● WHAT YOU HAVE TO DO: Every line below needs to be reproduced exactly.

● DATA SHOWN:

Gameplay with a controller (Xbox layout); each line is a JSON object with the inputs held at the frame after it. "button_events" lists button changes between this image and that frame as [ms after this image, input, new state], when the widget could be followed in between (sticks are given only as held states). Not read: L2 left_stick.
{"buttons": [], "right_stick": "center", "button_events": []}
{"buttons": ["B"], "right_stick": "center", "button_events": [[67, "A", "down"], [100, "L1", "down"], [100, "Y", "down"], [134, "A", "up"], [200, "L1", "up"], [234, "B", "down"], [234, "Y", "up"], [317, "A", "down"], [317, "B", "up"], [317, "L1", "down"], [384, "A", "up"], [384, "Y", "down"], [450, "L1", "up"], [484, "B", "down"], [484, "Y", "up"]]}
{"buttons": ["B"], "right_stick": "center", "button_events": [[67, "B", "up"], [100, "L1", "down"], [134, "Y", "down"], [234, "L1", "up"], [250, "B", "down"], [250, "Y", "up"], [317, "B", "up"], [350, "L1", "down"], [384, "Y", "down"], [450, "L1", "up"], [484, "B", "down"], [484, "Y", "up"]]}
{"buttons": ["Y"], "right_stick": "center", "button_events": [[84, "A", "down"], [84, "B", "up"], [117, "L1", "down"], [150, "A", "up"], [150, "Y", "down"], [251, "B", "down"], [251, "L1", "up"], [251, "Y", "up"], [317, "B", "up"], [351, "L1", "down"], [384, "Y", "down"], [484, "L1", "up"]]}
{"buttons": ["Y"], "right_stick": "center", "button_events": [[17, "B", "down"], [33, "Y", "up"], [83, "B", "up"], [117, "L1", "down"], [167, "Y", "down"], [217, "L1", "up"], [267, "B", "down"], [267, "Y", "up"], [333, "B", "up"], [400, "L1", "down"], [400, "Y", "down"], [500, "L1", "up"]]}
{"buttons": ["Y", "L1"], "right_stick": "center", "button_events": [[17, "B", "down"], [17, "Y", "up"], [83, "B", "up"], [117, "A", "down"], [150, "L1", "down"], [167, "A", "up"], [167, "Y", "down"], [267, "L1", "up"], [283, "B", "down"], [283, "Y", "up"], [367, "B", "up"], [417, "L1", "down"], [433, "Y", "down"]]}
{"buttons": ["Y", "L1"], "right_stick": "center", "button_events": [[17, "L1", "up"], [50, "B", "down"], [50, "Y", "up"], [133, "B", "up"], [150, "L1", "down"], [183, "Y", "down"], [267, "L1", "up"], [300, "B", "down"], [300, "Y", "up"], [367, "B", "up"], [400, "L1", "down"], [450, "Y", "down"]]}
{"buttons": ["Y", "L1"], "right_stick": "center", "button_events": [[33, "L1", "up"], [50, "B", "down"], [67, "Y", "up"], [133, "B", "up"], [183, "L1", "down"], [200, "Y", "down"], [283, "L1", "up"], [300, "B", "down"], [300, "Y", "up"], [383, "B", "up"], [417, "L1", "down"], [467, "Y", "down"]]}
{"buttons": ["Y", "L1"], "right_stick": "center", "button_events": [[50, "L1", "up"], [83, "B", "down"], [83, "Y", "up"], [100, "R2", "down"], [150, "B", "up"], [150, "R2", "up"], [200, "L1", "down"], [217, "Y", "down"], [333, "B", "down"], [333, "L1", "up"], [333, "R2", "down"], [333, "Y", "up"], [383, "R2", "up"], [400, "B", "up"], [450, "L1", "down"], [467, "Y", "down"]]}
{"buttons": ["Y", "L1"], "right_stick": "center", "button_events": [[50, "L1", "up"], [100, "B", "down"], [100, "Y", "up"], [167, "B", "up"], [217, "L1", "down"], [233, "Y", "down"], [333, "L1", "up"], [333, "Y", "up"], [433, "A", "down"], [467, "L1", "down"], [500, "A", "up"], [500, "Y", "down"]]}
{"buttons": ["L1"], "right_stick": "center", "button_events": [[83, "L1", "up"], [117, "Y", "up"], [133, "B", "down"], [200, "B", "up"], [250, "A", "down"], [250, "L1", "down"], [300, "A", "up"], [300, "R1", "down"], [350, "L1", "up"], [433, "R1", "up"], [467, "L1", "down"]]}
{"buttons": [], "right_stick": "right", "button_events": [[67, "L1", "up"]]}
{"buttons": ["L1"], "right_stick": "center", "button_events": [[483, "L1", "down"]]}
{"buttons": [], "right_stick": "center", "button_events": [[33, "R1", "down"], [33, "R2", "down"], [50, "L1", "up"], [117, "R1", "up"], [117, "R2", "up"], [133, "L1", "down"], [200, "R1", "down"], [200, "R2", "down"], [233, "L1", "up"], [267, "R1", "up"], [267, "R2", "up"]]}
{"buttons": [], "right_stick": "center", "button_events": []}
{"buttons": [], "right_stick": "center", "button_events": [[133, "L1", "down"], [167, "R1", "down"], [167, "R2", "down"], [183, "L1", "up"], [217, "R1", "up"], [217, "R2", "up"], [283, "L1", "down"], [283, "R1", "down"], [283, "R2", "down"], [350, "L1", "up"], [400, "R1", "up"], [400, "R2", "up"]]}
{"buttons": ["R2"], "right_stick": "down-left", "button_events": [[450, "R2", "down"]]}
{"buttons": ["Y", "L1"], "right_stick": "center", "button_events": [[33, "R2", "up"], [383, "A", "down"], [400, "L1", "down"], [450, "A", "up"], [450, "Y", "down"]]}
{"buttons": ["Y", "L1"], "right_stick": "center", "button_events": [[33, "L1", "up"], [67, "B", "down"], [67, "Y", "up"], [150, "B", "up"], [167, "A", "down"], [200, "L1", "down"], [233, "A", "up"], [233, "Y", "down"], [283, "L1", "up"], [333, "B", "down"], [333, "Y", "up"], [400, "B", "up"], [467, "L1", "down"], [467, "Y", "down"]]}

● TASK SOLUTION:
Gameplay with a controller (Xbox layout); each line is a JSON object with the inputs held at the frame after it. "button_events" lists button changes between this image and that frame as [ms after this image, input, new state], when the widget could be followed in between (sticks are given only as held states). Not read: L2 left_stick.
{"buttons": [], "right_stick": "center", "button_events": []}
{"buttons": ["B"], "right_stick": "center", "button_events": [[67, "A", "down"], [100, "L1", "down"], [100, "Y", "down"], [134, "A", "up"], [200, "L1", "up"], [234, "B", "down"], [234, "Y", "up"], [317, "A", "down"], [317, "B", "up"], [317, "L1", "down"], [384, "A", "up"], [384, "Y", "down"], [450, "L1", "up"], [484, "B", "down"], [484, "Y", "up"]]}
{"buttons": ["B"], "right_stick": "center", "button_events": [[67, "B", "up"], [100, "L1", "down"], [134, "Y", "down"], [234, "L1", "up"], [250, "B", "down"], [250, "Y", "up"], [317, "B", "up"], [350, "L1", "down"], [384, "Y", "down"], [450, "L1", "up"], [484, "B", "down"], [484, "Y", "up"]]}
{"buttons": ["Y"], "right_stick": "center", "button_events": [[84, "A", "down"], [84, "B", "up"], [117, "L1", "down"], [150, "A", "up"], [150, "Y", "down"], [251, "B", "down"], [251, "L1", "up"], [251, "Y", "up"], [317, "B", "up"], [351, "L1", "down"], [384, "Y", "down"], [484, "L1", "up"]]}
{"buttons": ["Y"], "right_stick": "center", "button_events": [[17, "B", "down"], [33, "Y", "up"], [83, "B", "up"], [117, "L1", "down"], [167, "Y", "down"], [217, "L1", "up"], [267, "B", "down"], [267, "Y", "up"], [333, "B", "up"], [400, "L1", "down"], [400, "Y", "down"], [500, "L1", "up"]]}
{"buttons": ["Y", "L1"], "right_stick": "center", "button_events": [[17, "B", "down"], [17, "Y", "up"], [83, "B", "up"], [117, "A", "down"], [150, "L1", "down"], [167, "A", "up"], [167, "Y", "down"], [267, "L1", "up"], [283, "B", "down"], [283, "Y", "up"], [367, "B", "up"], [417, "L1", "down"], [433, "Y", "down"]]}
{"buttons": ["Y", "L1"], "right_stick": "center", "button_events": [[17, "L1", "up"], [50, "B", "down"], [50, "Y", "up"], [133, "B", "up"], [150, "L1", "down"], [183, "Y", "down"], [267, "L1", "up"], [300, "B", "down"], [300, "Y", "up"], [367, "B", "up"], [400, "L1", "down"], [450, "Y", "down"]]}
{"buttons": ["Y", "L1"], "right_stick": "center", "button_events": [[33, "L1", "up"], [50, "B", "down"], [67, "Y", "up"], [133, "B", "up"], [183, "L1", "down"], [200, "Y", "down"], [283, "L1", "up"], [300, "B", "down"], [300, "Y", "up"], [383, "B", "up"], [417, "L1", "down"], [467, "Y", "down"]]}
{"buttons": ["Y", "L1"], "right_stick": "center", "button_events": [[50, "L1", "up"], [83, "B", "down"], [83, "Y", "up"], [100, "R2", "down"], [150, "B", "up"], [150, "R2", "up"], [200, "L1", "down"], [217, "Y", "down"], [333, "B", "down"], [333, "L1", "up"], [333, "R2", "down"], [333, "Y", "up"], [383, "R2", "up"], [400, "B", "up"], [450, "L1", "down"], [467, "Y", "down"]]}
{"buttons": ["Y", "L1"], "right_stick": "center", "button_events": [[50, "L1", "up"], [100, "B", "down"], [100, "Y", "up"], [167, "B", "up"], [217, "L1", "down"], [233, "Y", "down"], [333, "L1", "up"], [333, "Y", "up"], [433, "A", "down"], [467, "L1", "down"], [500, "A", "up"], [500, "Y", "down"]]}
{"buttons": ["L1"], "right_stick": "center", "button_events": [[83, "L1", "up"], [117, "Y", "up"], [133, "B", "down"], [200, "B", "up"], [250, "A", "down"], [250, "L1", "down"], [300, "A", "up"], [300, "R1", "down"], [350, "L1", "up"], [433, "R1", "up"], [467, "L1", "down"]]}
{"buttons": [], "right_stick": "right", "button_events": [[67, "L1", "up"]]}
{"buttons": ["L1"], "right_stick": "center", "button_events": [[483, "L1", "down"]]}
{"buttons": [], "right_stick": "center", "button_events": [[33, "R1", "down"], [33, "R2", "down"], [50, "L1", "up"], [117, "R1", "up"], [117, "R2", "up"], [133, "L1", "down"], [200, "R1", "down"], [200, "R2", "down"], [233, "L1", "up"], [267, "R1", "up"], [267, "R2", "up"]]}
{"buttons": [], "right_stick": "center", "button_events": []}
{"buttons": [], "right_stick": "center", "button_events": [[133, "L1", "down"], [167, "R1", "down"], [167, "R2", "down"], [183, "L1", "up"], [217, "R1", "up"], [217, "R2", "up"], [283, "L1", "down"], [283, "R1", "down"], [283, "R2", "down"], [350, "L1", "up"], [400, "R1", "up"], [400, "R2", "up"]]}
{"buttons": ["R2"], "right_stick": "down-left", "button_events": [[450, "R2", "down"]]}
{"buttons": ["Y", "L1"], "right_stick": "center", "button_events": [[33, "R2", "up"], [383, "A", "down"], [400, "L1", "down"], [450, "A", "up"], [450, "Y", "down"]]}
{"buttons": ["Y", "L1"], "right_stick": "center", "button_events": [[33, "L1", "up"], [67, "B", "down"], [67, "Y", "up"], [150, "B", "up"], [167, "A", "down"], [200, "L1", "down"], [233, "A", "up"], [233, "Y", "down"], [283, "L1", "up"], [333, "B", "down"], [333, "Y", "up"], [400, "B", "up"], [467, "L1", "down"], [467, "Y", "down"]]}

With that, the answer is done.